Je ne pouvais pas le pousser à accepter ce que je lui disais mais je savais au fond de moi, que c'était la meilleure décision pour sa fille.

Sa façon de me parler me frappait encore à l'heure actuelle. J'avais vu en elle, un oeil si vif que je trouvais dommage de ne pas creuser et approfondir le tout.

L'image de cette enfant me hantait jour et nuit. Elle m'avait impressionnée par sa maturité.

Je ressentais comme un besoin viscéral de lui venir en aide.

— J'accepte ta proposition. J'y ai bien réfléchi et tu as raison. Je vais de ce pas en faire part à Madeleine. Je te tiendrai au courant des événements au fur et à mesure, me surprit-il.

— Bien sûr, j'attends ta réponse alors. Sache que je suis prête à commencer le plus vite possible. Elle pourra vivre ici avec Juliette et moi, pour que ce soit plus simple pour tout le monde. Je ne pense pas qu'avoir un enfant dans les pattes soit la meilleure chose pour élaborer des plans.

Il me salua d'un signe de tête et partit.

Je me levai, essuyant mes mains moîtes sur ma robe. C'était une habitude que j'avais toujours eue depuis que j'osais émettre une idée.

Mon père m'avait élevée dans l'idée que je ne devais dire mot de mes pensées de peur de froisser mon futur époux. C'est simple, lui-même avait été éduqué dans ce modèle de vieille France, où l'homme décide de tout et pour tout à la maison.

Lorsque Gaston est parti à la guerre, sa mère l'a remplacé. De ce fait, je me suis à nouveau tue face à elle. Son autorité me glaçait le sang, me rongeait même.

Une fois mes lettres pour les soldats écrites, je montai me coucher, exténuée de cette folle journée.

Tandis que ma tête se posait sur l'oreiller, le sommeil vint me prendre sans attendre.


***


Mon esprit divagua de droite à gauche, faisant ressentir à mon être un sentiment de plénitude exaltant. Mais celui-ci s'assombrit quand tout-à-coup un souvenir réapparut et me plongea dans un tourbillon angoissant.

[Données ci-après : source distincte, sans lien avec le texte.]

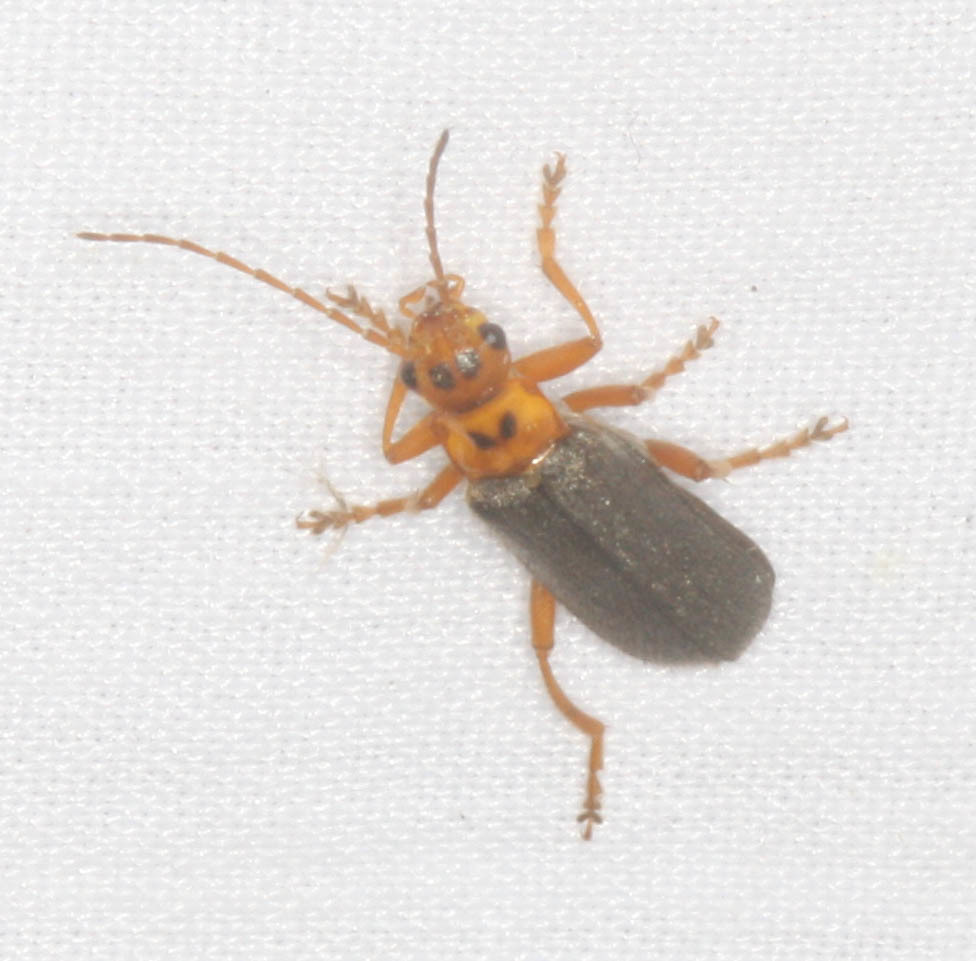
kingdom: Animalia
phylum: Arthropoda
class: Insecta
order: Coleoptera
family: Cantharidae
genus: Cultellunguis
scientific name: Cultellunguis americanus
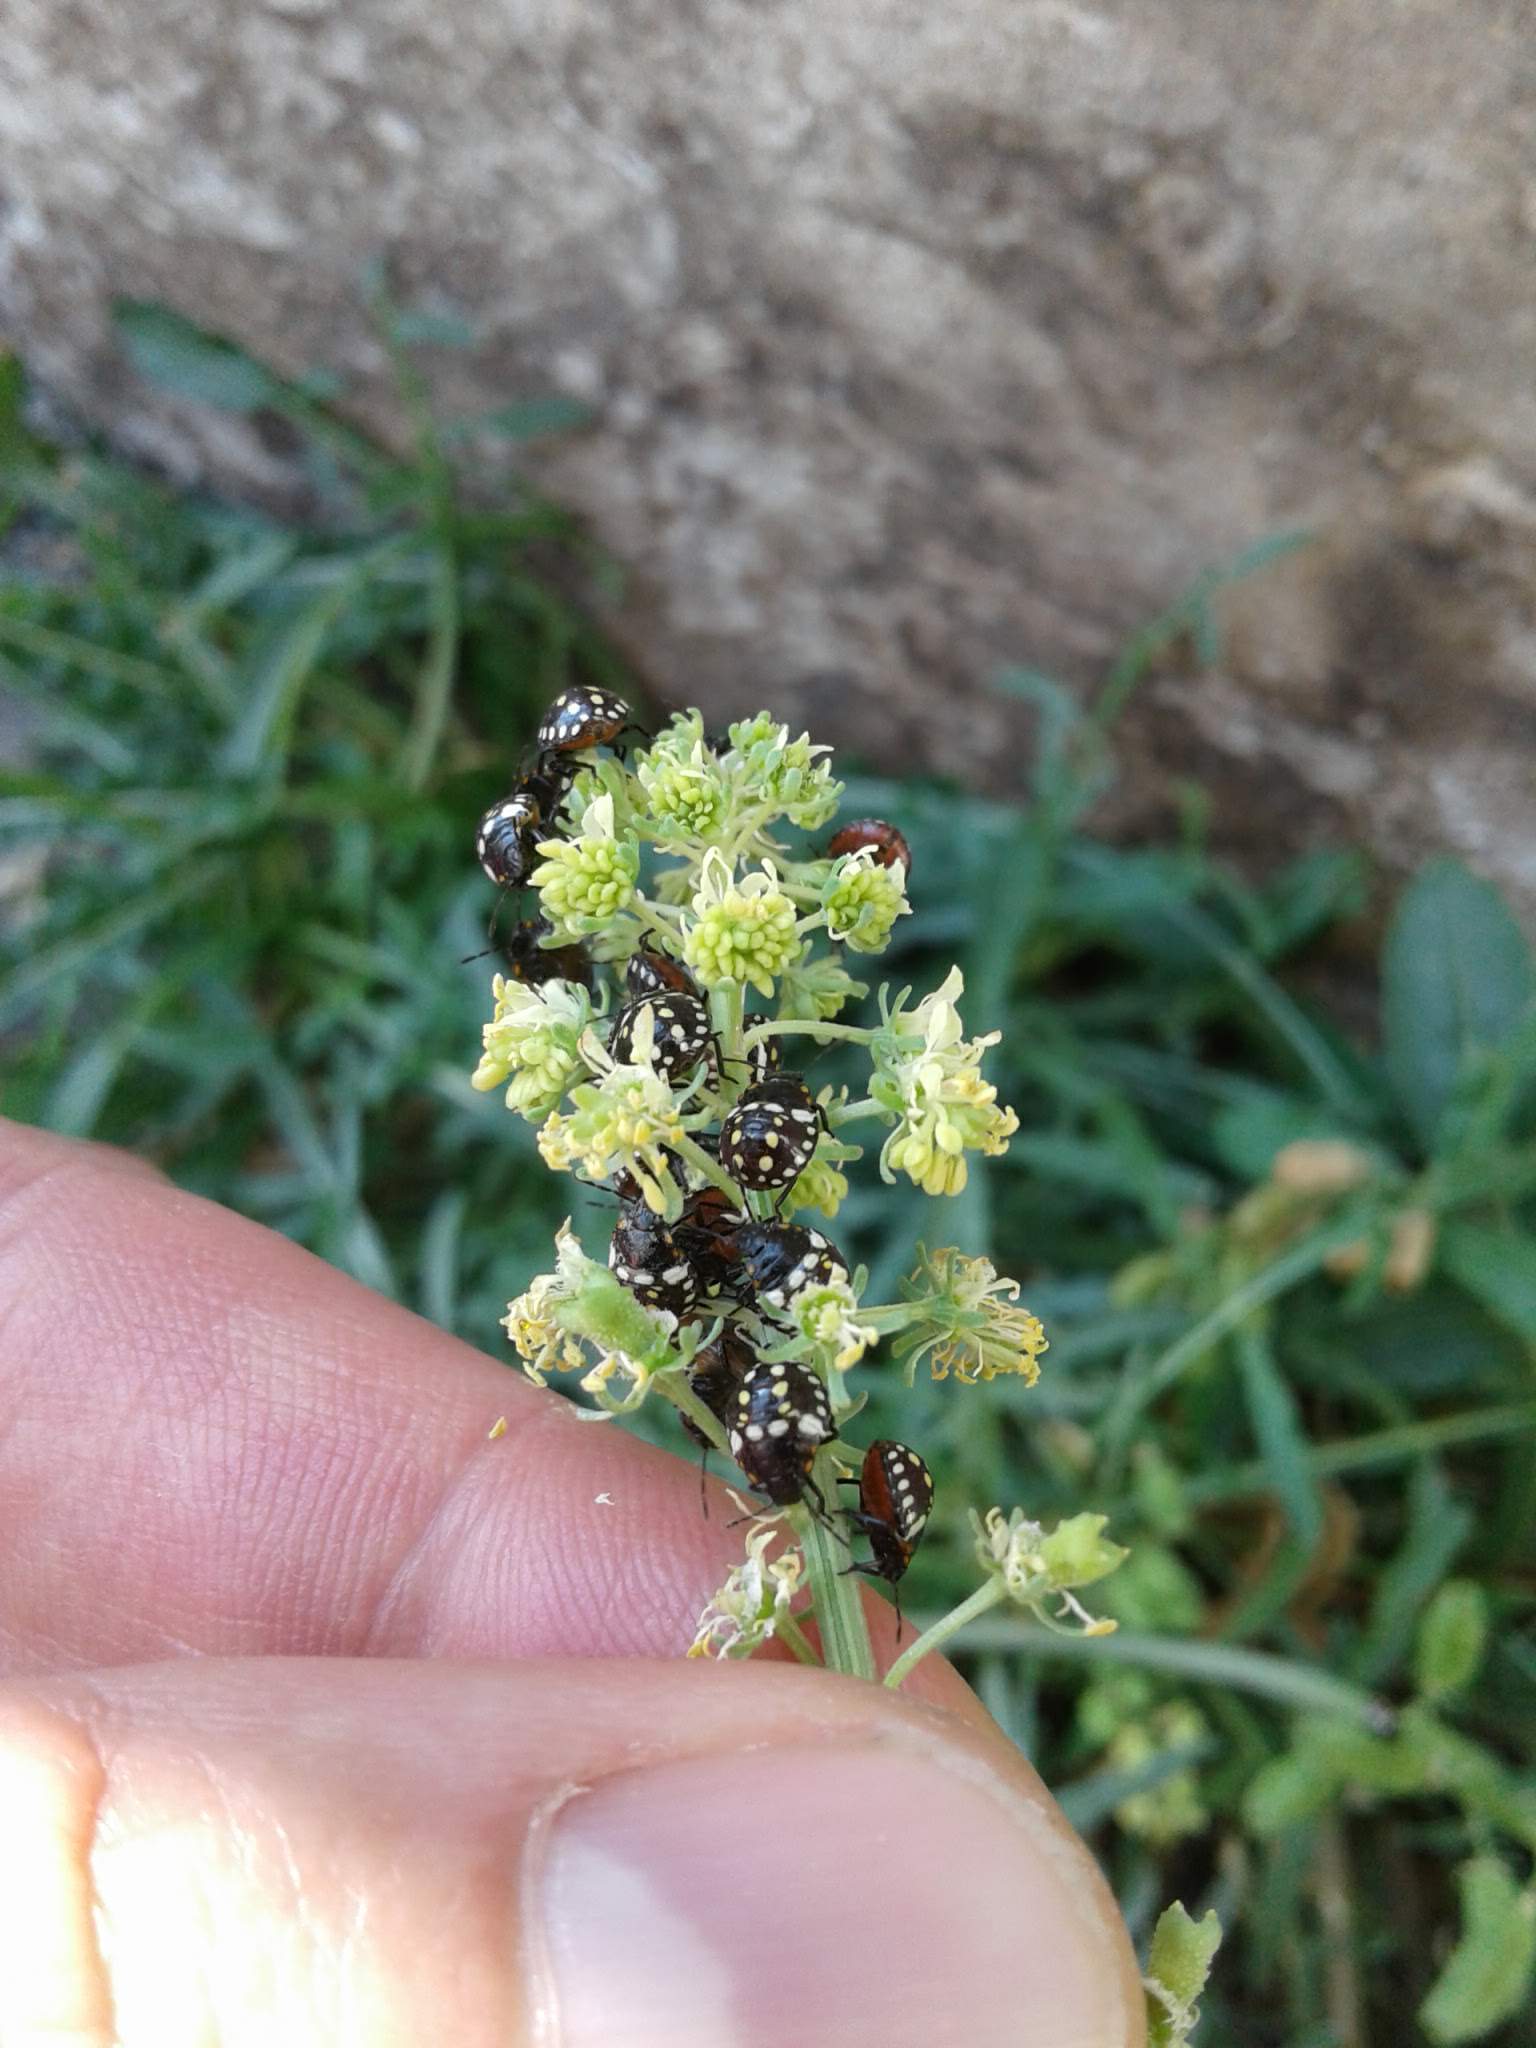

Vêtue d'une robe immaculée, je me regardais dans la glace. Je me trouvais face à moi, ayant l'impression d'être extérieur à mon corps. Je ne me sentais pas maître de ma vie. Tout était allé si vite, je n'avais pas vu le temps défiler. Quelque part, c'était normal, la décision avait été prise en seulement quelques jours.

Je me considérai pendant de longues minutes, priant intérieurement pour qu'un drame vienne arrêter cette mascarade.

Mes pensées divaguèrent vers toutes les personnes chères à mon coeur, ma mère principalement qui allait manquer ce jour si vénéré par la plupart des individus. Elle me manquait tellement.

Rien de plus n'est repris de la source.